Computex 2016 - Intel exec Navin Shenoy confirmed that Intel's 14nm 7th-gen Kaby Lake Core CPU will enter production later this quarter, with an eventual release in 2016.

"I'm excited to tell you that two new products will be coming from Intel later this year: Apollo Lake for the value and entry-level PC, 2-in-1 and tablet, and the 7th Generation Core, formally codenamed Kaby Lake, will be coming later this year. We have over 400 designs coming to market on the Seventh Gen Core, and you can expect lots of innovations from our OEM partners bringing this product to market," said Intel's General Manager of Intel's Client Computing Group Navin Shenoy said during Intel's Computex 2016 keynote.

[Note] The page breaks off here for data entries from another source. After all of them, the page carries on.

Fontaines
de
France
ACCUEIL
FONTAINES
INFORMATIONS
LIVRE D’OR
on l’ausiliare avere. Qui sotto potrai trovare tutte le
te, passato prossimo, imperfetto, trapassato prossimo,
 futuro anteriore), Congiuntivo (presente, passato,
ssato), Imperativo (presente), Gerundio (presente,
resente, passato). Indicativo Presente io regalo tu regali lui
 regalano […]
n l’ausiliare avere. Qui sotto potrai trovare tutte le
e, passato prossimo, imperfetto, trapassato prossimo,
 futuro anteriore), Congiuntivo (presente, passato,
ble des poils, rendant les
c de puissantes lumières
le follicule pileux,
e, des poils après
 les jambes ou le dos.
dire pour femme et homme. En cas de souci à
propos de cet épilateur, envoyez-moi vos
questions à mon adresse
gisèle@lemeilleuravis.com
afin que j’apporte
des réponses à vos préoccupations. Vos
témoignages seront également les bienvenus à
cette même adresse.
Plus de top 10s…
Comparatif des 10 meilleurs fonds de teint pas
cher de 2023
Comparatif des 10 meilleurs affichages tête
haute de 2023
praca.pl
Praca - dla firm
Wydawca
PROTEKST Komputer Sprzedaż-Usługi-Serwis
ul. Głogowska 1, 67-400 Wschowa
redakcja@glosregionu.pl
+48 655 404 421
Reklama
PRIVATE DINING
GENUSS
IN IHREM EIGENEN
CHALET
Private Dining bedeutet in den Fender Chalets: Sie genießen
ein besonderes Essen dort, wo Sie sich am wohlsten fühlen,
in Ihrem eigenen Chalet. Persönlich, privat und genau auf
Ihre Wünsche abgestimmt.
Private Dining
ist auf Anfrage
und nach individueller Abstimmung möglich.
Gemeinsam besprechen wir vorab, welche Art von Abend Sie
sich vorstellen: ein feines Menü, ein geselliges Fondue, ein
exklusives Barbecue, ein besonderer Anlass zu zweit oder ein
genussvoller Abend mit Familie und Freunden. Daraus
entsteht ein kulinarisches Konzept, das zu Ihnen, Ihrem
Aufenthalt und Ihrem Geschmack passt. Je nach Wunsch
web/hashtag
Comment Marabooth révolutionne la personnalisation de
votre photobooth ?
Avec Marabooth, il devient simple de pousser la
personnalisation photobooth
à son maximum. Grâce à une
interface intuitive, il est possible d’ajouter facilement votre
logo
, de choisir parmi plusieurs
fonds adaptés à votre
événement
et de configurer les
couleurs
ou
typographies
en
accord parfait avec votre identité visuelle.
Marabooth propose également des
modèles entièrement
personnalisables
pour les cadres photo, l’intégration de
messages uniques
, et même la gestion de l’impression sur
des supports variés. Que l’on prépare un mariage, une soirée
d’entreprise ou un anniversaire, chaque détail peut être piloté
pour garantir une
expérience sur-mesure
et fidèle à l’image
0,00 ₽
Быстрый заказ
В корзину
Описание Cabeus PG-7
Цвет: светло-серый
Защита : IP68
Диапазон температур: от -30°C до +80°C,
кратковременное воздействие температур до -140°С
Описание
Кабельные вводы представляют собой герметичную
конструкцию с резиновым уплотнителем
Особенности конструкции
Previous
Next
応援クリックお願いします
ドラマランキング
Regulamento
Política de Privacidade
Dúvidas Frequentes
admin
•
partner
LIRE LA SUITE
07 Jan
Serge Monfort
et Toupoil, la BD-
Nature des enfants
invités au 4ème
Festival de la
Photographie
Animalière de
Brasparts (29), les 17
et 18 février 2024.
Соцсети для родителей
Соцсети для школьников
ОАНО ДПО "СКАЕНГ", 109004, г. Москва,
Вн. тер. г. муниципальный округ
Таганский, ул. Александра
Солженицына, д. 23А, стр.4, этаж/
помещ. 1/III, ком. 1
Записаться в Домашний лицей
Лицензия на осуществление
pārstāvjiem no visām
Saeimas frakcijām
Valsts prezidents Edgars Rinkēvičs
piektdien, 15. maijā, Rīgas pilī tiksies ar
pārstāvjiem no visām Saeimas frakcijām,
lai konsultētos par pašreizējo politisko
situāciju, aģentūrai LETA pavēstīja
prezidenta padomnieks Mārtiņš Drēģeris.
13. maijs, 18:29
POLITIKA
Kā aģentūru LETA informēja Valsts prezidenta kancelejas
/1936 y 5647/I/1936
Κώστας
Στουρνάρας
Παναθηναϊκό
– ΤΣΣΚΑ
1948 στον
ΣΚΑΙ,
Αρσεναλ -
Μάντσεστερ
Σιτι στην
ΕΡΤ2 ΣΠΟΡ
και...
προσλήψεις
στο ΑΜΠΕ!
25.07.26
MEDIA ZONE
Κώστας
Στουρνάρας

With the seventh-generation Kaby Lake chip series, Intel has broken its tick-tock cadence for the first time in the last decade, opting instead for the new "process, architecture, optimization" model. Kaby Lake--and the new low-power, entry-level Apollo Lake--will use the same 14nm process node as Skylake and Broadwell-E, but will feature significant microarchitecture tweaks and optimizations. Intel also announced Kaby Lake will natively support USB 3.1 and Thunderbolt 3, with higher-end chips maxing out at 95W TDP.

At Computex 2016, TweakTown spotted a tease for Intel's new 200-series chipset via MSI's Z2T0 Anniversary (typo for Z270?) motherboard. The board is speculated to feature a LGA1151 socket based on Intel's new Kaby Lake processor, and the Z2T0 Anniversary is set to launch in November, likely coinciding with Kaby Lake's release.